* Teks Bacaan:
Inti dari momen peringatan Hari Santri Nasional yang ditetap setiap 22 Oktober, adalah untuk mengenang sekaligus untuk pelajaran tentunya perjuangan ulama dulu.
Resolusi Jihad yang dicetuskan oleh KH Hasyim Asy'ari pada 22 Oktober 1945, tentu satu dasar hukum, untuk menjadikan momen itu sebagai hari santri.
Banyak perjuangan ulama lainnya dalam mempertahankan republik ini dari rong-rongan penjajah, serta perjuangan dalam bentuk lain yang belum dicatat sejarah.
Itulah yang jadi tanggungjawab moral bagi santri sekarang. Bagaimana santri sekarang menggali dan mengkaji sejarah ulama di lingkungannya, agar tak hilang oleh perjalanan waktu yang kian kencang larinya.
Barangkali, catatan ringan hari santri kali ini selayaknya kita jadikan sebagai momen untuk bangkit dari budaya tutur ke budaya tulisan.
Ulama dulu, sebut saja Tuanku Shaliah Sungai Sariak yang terkenal nyentrik, dan fenomena kontroversi di zamannya. Tapi hanya terdengar dari mulut ke mulut. Sulit sumber ilmiah kita temukan soal kehebatan dan ke karamahan beliau di tengah masyarakat.
Tuanku Sidi Talua di Sampan, terkenal jago debat. Berjam-jam duduk bersila menghadapi perdebatan, dia tenang dan santai saja. Serta karamah lainnya yang amat terkenal di kalangan ulama kita.
Banyak lagi kisah-kisah ulama yang terendap, belum diungkap secara intelektual. Tentu menjadi tuntutan santri sekarang untuk mewujudkan itu semua, dalam menghadapi era globalisasi dan digitalisasi.
Tak cukup hanya eforia di media sosial, tapi lebih penting dari itu menggali sejarah ulama, untuk pengajaran bagi generasi sekarang.
Era masyarakat 5.0 atau super smart society (society 5.0), adalah tantangan santri saat ini. Santri dan alumni santri terus dituntut untuk terus belajar dan belajar tentang banyak hal, sebagai pengejawantahan dari kitab kuning itu sendiri.

* Informasi yang Disediakan:
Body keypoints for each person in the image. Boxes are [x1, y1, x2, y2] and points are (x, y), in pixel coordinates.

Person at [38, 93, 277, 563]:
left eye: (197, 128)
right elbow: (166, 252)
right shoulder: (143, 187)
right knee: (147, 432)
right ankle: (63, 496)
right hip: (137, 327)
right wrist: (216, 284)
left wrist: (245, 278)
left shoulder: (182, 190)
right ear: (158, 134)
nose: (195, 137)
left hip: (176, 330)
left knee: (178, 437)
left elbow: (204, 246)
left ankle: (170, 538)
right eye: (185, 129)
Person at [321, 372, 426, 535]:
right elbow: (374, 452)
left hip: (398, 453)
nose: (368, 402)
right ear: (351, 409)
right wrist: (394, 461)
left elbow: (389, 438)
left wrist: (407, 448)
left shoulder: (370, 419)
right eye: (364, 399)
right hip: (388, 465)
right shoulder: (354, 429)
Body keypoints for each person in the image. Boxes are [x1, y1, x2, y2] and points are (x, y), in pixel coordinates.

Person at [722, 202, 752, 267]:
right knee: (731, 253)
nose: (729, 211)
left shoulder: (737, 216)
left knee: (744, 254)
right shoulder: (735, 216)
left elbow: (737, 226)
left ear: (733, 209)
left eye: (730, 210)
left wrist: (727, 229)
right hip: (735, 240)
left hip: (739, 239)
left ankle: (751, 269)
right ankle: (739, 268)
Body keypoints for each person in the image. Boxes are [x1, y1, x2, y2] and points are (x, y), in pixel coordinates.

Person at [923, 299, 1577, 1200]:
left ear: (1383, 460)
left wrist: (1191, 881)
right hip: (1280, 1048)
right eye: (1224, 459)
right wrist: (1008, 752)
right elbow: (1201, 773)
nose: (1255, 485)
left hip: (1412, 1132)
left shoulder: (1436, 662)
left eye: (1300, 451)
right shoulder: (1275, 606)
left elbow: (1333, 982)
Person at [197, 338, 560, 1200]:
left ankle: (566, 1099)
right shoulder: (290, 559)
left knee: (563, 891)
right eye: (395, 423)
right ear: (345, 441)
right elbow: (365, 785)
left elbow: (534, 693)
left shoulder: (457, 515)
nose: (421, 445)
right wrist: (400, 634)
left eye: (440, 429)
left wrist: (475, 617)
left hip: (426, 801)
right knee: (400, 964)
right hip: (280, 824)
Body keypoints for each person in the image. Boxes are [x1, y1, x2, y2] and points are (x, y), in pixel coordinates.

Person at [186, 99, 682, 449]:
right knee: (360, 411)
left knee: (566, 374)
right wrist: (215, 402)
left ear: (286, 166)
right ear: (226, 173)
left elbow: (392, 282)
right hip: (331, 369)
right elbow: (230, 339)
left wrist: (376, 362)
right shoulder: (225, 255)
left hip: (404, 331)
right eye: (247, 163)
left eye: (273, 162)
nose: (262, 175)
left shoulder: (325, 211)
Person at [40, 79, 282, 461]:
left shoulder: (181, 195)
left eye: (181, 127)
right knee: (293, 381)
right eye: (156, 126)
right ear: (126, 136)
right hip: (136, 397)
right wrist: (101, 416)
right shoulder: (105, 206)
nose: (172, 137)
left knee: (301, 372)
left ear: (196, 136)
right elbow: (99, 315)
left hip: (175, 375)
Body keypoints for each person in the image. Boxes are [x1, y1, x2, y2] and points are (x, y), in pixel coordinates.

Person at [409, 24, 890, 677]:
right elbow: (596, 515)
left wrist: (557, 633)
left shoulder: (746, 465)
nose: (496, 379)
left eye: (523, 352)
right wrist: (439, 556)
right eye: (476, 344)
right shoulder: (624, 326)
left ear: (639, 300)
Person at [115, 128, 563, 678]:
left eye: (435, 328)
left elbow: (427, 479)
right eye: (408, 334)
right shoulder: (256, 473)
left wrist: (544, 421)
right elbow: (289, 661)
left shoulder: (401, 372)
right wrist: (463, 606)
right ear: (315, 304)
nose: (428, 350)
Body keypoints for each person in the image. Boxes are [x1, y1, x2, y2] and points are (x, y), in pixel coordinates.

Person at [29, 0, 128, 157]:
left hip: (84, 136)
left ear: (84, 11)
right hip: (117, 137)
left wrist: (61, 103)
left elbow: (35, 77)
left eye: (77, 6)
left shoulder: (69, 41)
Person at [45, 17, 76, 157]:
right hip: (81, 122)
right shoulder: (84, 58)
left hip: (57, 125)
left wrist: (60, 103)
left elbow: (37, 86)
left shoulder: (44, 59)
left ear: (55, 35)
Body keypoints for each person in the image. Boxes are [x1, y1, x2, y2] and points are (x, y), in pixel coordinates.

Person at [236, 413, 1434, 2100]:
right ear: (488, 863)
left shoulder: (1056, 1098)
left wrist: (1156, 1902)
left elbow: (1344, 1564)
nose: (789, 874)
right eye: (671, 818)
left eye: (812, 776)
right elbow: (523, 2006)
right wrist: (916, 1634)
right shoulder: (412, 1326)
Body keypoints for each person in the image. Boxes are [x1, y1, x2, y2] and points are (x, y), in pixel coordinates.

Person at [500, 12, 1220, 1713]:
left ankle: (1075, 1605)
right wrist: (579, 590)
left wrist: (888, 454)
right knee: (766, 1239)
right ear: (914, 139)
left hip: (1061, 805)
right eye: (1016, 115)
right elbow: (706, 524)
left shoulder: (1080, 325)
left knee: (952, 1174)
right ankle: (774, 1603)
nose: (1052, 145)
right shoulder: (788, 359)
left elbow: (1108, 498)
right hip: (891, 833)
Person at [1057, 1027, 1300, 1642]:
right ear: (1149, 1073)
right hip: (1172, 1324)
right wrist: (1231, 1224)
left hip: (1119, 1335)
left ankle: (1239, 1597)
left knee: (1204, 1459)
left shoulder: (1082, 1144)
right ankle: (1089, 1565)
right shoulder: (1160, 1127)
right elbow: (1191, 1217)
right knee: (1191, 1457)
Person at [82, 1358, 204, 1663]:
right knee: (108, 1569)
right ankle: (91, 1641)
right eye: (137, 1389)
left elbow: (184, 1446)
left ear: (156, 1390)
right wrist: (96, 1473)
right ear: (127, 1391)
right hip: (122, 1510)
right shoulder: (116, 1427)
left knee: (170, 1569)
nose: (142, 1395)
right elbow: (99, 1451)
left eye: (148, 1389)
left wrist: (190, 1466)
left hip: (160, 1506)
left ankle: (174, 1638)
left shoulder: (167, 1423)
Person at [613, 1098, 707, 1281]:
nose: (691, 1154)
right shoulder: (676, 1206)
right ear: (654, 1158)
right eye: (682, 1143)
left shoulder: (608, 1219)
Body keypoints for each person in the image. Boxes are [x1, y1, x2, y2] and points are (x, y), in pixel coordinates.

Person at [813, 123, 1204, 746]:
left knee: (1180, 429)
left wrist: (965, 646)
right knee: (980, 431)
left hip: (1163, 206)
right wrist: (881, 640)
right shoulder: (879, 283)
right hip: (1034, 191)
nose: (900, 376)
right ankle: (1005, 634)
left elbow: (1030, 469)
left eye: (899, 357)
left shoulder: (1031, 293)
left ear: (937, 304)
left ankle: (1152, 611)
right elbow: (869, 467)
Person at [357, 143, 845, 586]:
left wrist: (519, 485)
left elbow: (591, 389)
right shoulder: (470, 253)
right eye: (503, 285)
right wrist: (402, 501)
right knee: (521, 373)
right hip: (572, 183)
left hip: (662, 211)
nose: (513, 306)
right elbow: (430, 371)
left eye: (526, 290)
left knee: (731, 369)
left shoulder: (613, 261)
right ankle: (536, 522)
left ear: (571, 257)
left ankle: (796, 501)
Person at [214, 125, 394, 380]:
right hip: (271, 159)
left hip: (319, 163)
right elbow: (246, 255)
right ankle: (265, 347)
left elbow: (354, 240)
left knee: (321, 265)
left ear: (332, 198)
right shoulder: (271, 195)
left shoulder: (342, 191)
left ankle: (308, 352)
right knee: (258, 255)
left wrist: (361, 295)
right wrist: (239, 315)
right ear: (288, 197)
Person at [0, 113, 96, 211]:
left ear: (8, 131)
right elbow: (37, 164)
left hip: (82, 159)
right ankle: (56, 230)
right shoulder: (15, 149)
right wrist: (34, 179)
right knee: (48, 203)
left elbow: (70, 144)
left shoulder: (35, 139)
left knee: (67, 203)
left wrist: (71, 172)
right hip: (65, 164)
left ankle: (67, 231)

* Petunjuk Tugas A: Salin bagian teks tentang Hari Santri mulai dari "Banyak lagi kisah-kisah" sampai dengan "globalisasi dan digitalisasi.".
* Petunjuk Tugas B:
Jawablah pertanyaan berikut berdasarkan teks tentang Hari Santri.
(i) Siapa yang mencetuskan Resolusi Jihad pada 22 Oktober 1945?
(ii) Tuanku Sidi Talua di Sampan terkenal karena apa?
(iii) Apa yang disebut sebagai tantangan santri saat ini?
Catatan di atas tidak diperlukan untuk pengerjaan.

* Jawaban yang Diharapkan A:
Banyak lagi kisah-kisah ulama yang terendap, belum diungkap secara intelektual. Tentu menjadi tuntutan santri sekarang untuk mewujudkan itu semua, dalam menghadapi era globalisasi dan digitalisasi.

* Jawaban yang Diharapkan B:
(i) KH Hasyim Asy'ari.
(ii) Ia terkenal jago debat.
(iii) Era masyarakat 5.0 atau super smart society (society 5.0).